Il faut être précis. Ce jugement ne dit pas que la juge Roy est une mauvaise juge. Il ne dit pas que tous les juges du Québec se livrent à des chasses aux sources journalistiques. Il ne dit pas que le Conseil de la magistrature ne fait pas son travail — au contraire, le Conseil l'a fait, dans les limites de ce que la loi lui permet.

Ce que le jugement dit, c'est que même quand le système d'autorégulation fonctionne — même quand les plaintes sont prises au sérieux, examinées rigoureusement et accueillies —, les conséquences pratiques sont quasi inexistantes. Une juge peut faire l'objet de deux réprimandes consécutives en deux ans, pour des manquements graves et reconnus, et continuer de siéger comme si de rien n'était.

C'est ce constat qui devrait nourrir le débat public. Pas l'individu Joëlle Roy, qui a reconnu ses torts et qui paie aujourd'hui le prix de la transparence d'une procédure qui s'est tenue publiquement. Mais le système qui, en ne prévoyant que deux sanctions extrêmes, rend toute discipline pratique impossible.

« Un mécanisme disciplinaire qui n'offre que la réprimande symbolique ou la destitution jamais utilisée n'est pas un mécanisme. C'est une apparence. »

— Justice-Quebec.ca
Analyse — Justice-Quebec.ca — Par Maxime Gagné — Avril 2026

L'autorégulation des professions juridiques repose sur un postulat : les juristes seraient les mieux placés pour juger leurs pairs, parce qu'ils comprennent les exigences du métier. Le postulat n'est pas faux. Mais il ne tient que si les outils mis à la disposition de ces pairs leur permettent réellement de discipliner.

Au Québec, en 2026, ces outils sont insuffisants. Le ministre de la Justice le reconnaît. Le Conseil de la magistrature lui-même le réclame depuis deux ans. Et l'affaire Joëlle Roy en fait, à elle seule, la démonstration la plus éclairante.
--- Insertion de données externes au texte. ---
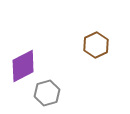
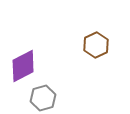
gray hexagon: moved 4 px left, 5 px down
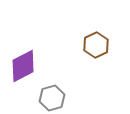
gray hexagon: moved 9 px right
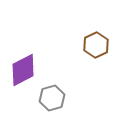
purple diamond: moved 4 px down
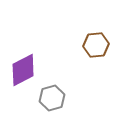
brown hexagon: rotated 20 degrees clockwise
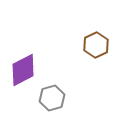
brown hexagon: rotated 20 degrees counterclockwise
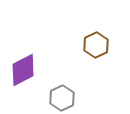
gray hexagon: moved 10 px right; rotated 10 degrees counterclockwise
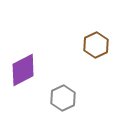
gray hexagon: moved 1 px right
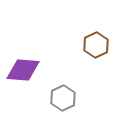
purple diamond: rotated 32 degrees clockwise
Une réforme s'impose. Le citoyen québécois mérite mieux qu'un système où la sanction la plus grave — la destitution — n'a jamais été utilisée dans toute l'histoire du Canada.

Sources principales :
Décision du Comité d'enquête du Conseil de la magistrature du Québec, 21 avril 2026 · Comité présidé par le juge Christian Brunelle, accompagné du juge Pierre E. Audet, de la juge Martine St-Yves, de Me Samuel Massicotte et de Mme Arlène Gaudreault · Avocate-conseil du Comité : Me Emmanuelle Rolland · Avocat de la juge Roy : Me Giuseppe Battista

Couverture médiatique :
Louis-Samuel Perron, « Une juge écope d'une réprimande pour s'être livrée à une chasse aux sources journalistiques », La Presse, 21 avril 2026 · Louis-Samuel Perron, « La juge Joëlle Roy a mené une chasse aux sources journalistiques de La Presse », La Presse, 23 janvier 2026 · « La juge Roy encore dans l'embarras », La Presse, 6 juin 2025 · « Encore deux juges sous enquête ! », Droit-inc, mars 2026

Cadre juridique :
Loi sur les tribunaux judiciaires, RLRQ c. T-16, articles 261 à 279 (Conseil de la magistrature) · Code de déontologie de la magistrature, RLRQ c. T-16, r. 1 · Code des professions, RLRQ c. C-26, article 193 (immunité) · Finney c. Barreau du Québec, 2004 CSC 36

Cet article est une analyse éditoriale fondée sur des décisions et documents publics. Justice-Quebec.ca est une plateforme citoyenne indépendante. Cet article ne constitue pas un avis juridique. L'auteur n'est pas avocat.